Феликс никогда особенно не верил в денно и нощно следящие за ним высшие силы, да и не был приверженцем морали, когда едва-едва сводил концы с концами, пусть и менжевался под духовными рацеями. Ну а Верджил? Верджил приносил с собой ветер «свободы», всякий раз появляясь перед глазами, будто выбравшись из самого Ада. «Я бы согласился на работу, даже если бы Вердж предложил грабить и убивать людей», – смуро подмечает за собой перемену Феликс, ничуть её не страшась.

Машина остановилась, и приятель откопал Маноле через несколько мгновений, подавая бутылку холодной воды. Феликс жадными глотками осушил половину, заметив в руках Верджила книжку. Она притягивала взгляд: обтянутая потрескавшейся в углах чёрной кожей, с пожелтевшими страницами и хаотически разбросанными письменами в ней – вызывала иррациональную для Феликса потребность посмотреть, почитать, подержать в руках.

Маноле на мгновение показалось, что Верджил выглядел несколько иначе в дневном свете.
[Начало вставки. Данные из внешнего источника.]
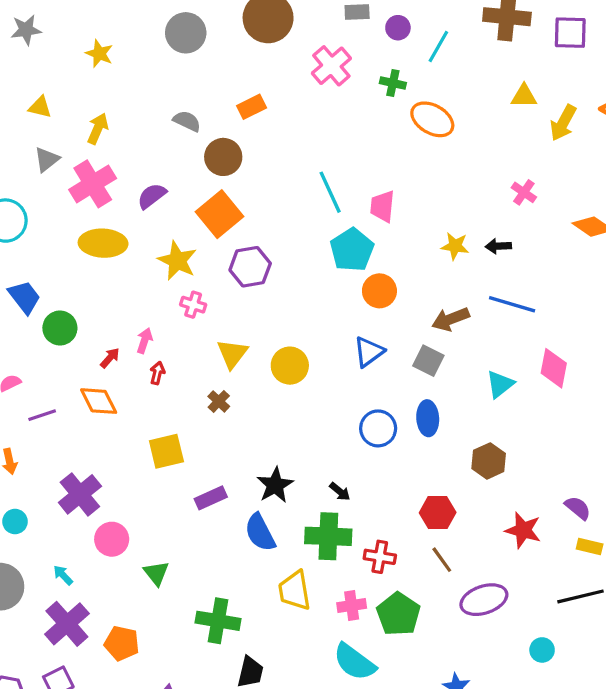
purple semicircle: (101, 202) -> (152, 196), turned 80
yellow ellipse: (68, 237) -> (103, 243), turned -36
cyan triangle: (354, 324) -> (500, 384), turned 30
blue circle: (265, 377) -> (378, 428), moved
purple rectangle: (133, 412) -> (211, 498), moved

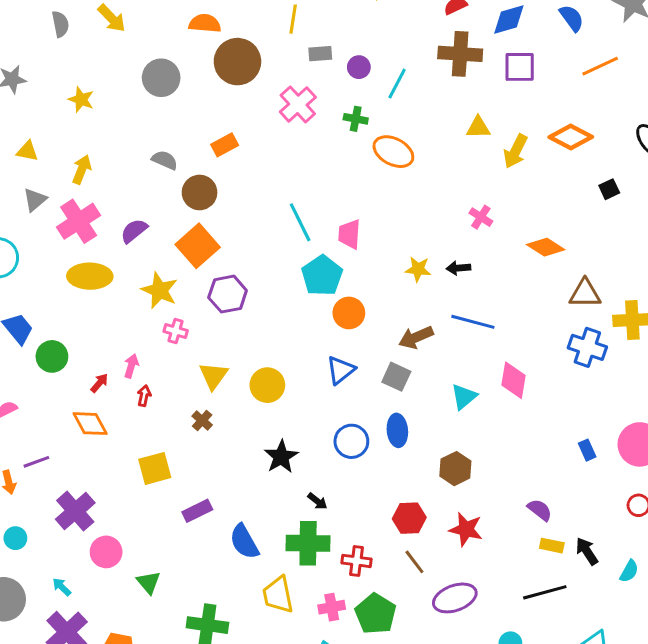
purple line: (42, 415) -> (36, 462), moved
black star: (275, 485) -> (281, 457), moved
red star: (523, 530) -> (466, 529), moved

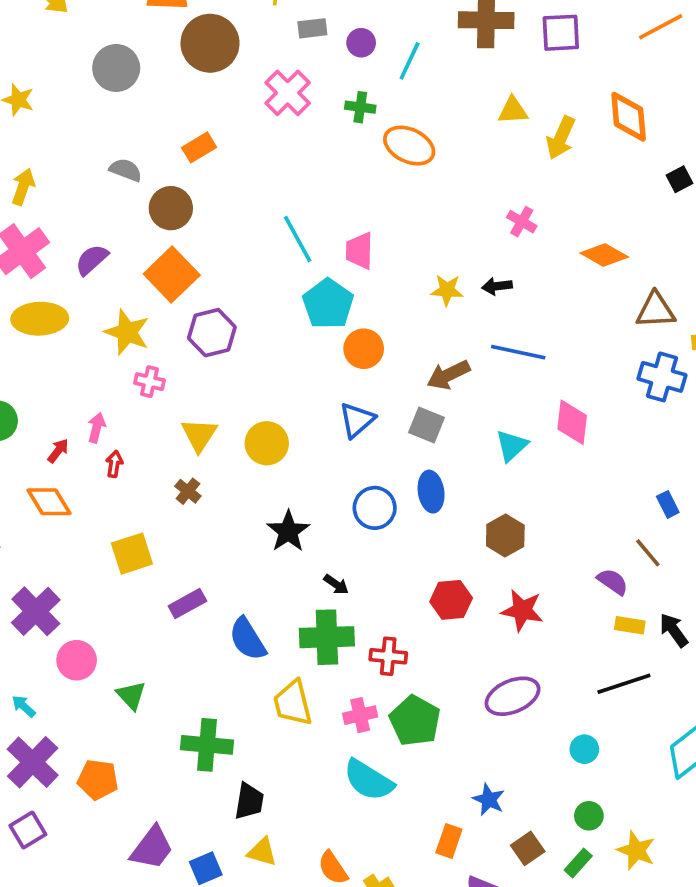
orange diamond: (571, 137) -> (629, 117), turned 60
brown line: (414, 562) -> (648, 553), moved

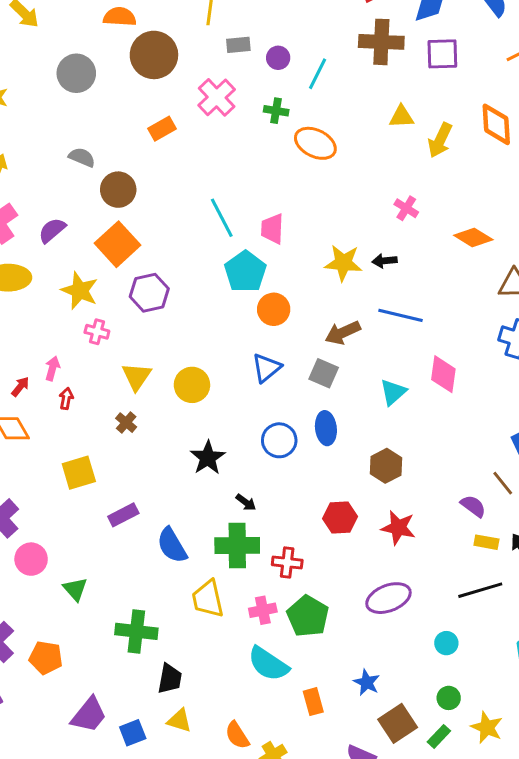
orange rectangle: (199, 147) -> (162, 129), moved
yellow star: (447, 290) -> (343, 263), size x1.4
orange rectangle: (449, 841) -> (313, 702), moved, turned -36
brown square: (528, 848) -> (398, 723), size x1.4

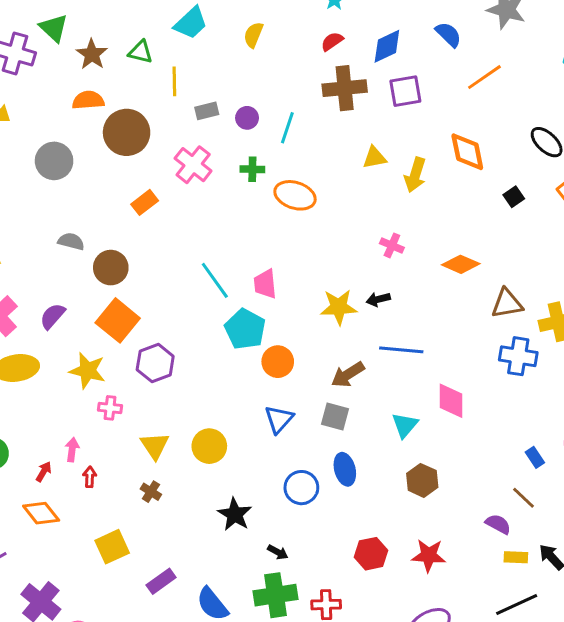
brown hexagon: (386, 466) -> (422, 480), moved

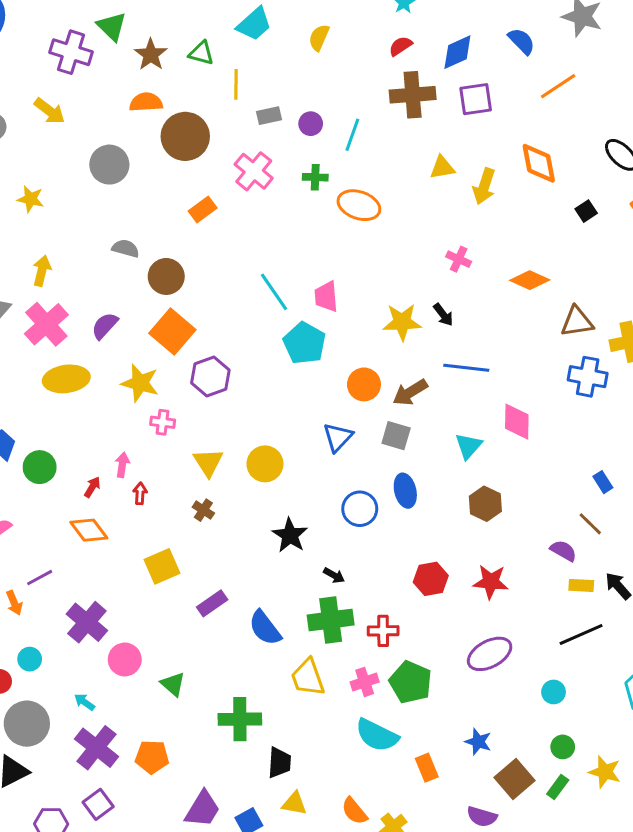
black arrow: (378, 299) -> (443, 315), turned -115
orange circle: (278, 362) -> (364, 384), moved

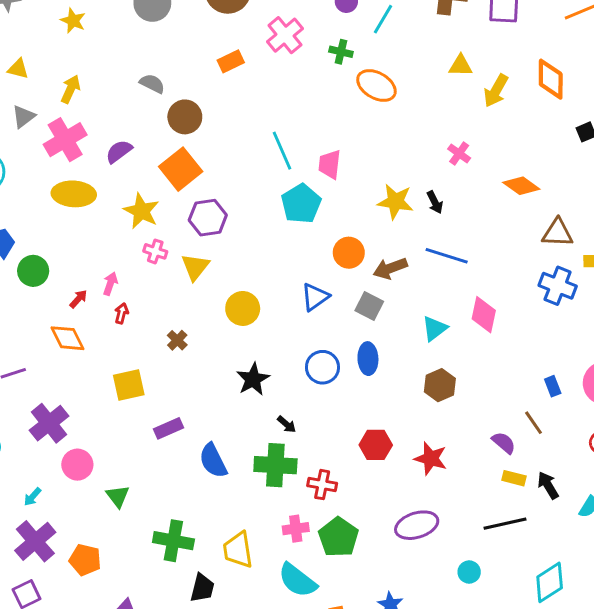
yellow triangle: (208, 462) -> (195, 267), moved
yellow trapezoid: (308, 677) -> (238, 550), moved
cyan arrow: (85, 702) -> (32, 497), turned -96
Побелевшими костяшками пальцев вжимая когтистые руки в книжку, сам он, будто бы припорошённый снегом, был бледен, худ и едва заметно дрожал. Блестящими, чем-то недобрыми глазами он уставился в написанное, точно перечитывал религиозные догматы, коих всю жизнь чурался… «Приятель мой, – казалось Феликсу, – сверх меры помешался. И виной этому, походу, эта чудная книжка».

– Это? – указывает на книжку Верджил, следуя за направлением взгляда приятеля и тут же перекладывая предмет в другую руку. – Путеводитель по достопримечательностям.

Выгрузиться не составило труда: лопаты, фонари, верёвки с мешками и пятилитровая бутыль с водой – всё, что взяли тогда с собой приятели. Их путь уходил от замка, потонувшего в море мха, к долине, одиноко брошенной в низине. Солнце плыло прямо над их головами, когда они добрались до места.

В сердце поляны, уходящей в лес, стоял один только величественный булыжник, исписанный знаками на непонятном языке. Верджил остановился подле него, что-то сосредоточенно высматривая, сверился с книжкой в руке и определил направление, в котором им следует двигаться и начать работу.

– Это всё, что осталось от каменного корабля, – Верджил несильно пинает ногой возвышающийся над ним безучастный камень и, обратив внимание на сконфуженного Феликса, поясняет: старое, в форме корабля, кладбище викингов, где над каждой могилой должен быть свой камень.

Маноле почувствовал пробежавший по спине холодок.

С наступлением вечера пришла долгожданная прохлада. Первые шесть могил оказались порожними на добычу, но это не остановило незадачливых гробокопателей. Смахивая застилающий глаза пот, Феликс раскапывал уже седьмое захоронение. В очередной раз всаживая лопату в землю, Маноле услыхал гулкий лязг металла. Тут же подскочил и старый приятель, он руками вытаскивал куски почвы из углубления.

В руках у Верджила засияли украшения древности – сначала янтарный пояс с изображённой на нём фигурой какого-то бога с молотом в руках, которого Феликс и не узнал. Потом несколько более непримечательных драгоценных браслетов, серёг, колец оказалось в руках гробокопателя и, наконец, жертвенный клинок, имеющий форму серпа, увенчанного жемчугом на серебристой рукоятке, был вытащен из могилы.

– Видишь? Никаких мороев не бывает. Иначе дух, оберегающий этот курган, уже давно явился бы, не думаешь? Всё это глупые сказочки для детей!

Победная тирада Верджила была пропущена мимо ушей. Маноле задрожал от предвкушения той горы румынских лей, что он получит в конце этого предприятия. На свете не было больше ничего, что смогло бы увлечь думы Феликса так, что он забыл бы о своем непосредственном занятии и человеке рядом и унёсся прочь в фантазии о купании в золоте. Деньги были и есть для него – высшая и недостижимая ранее ценность.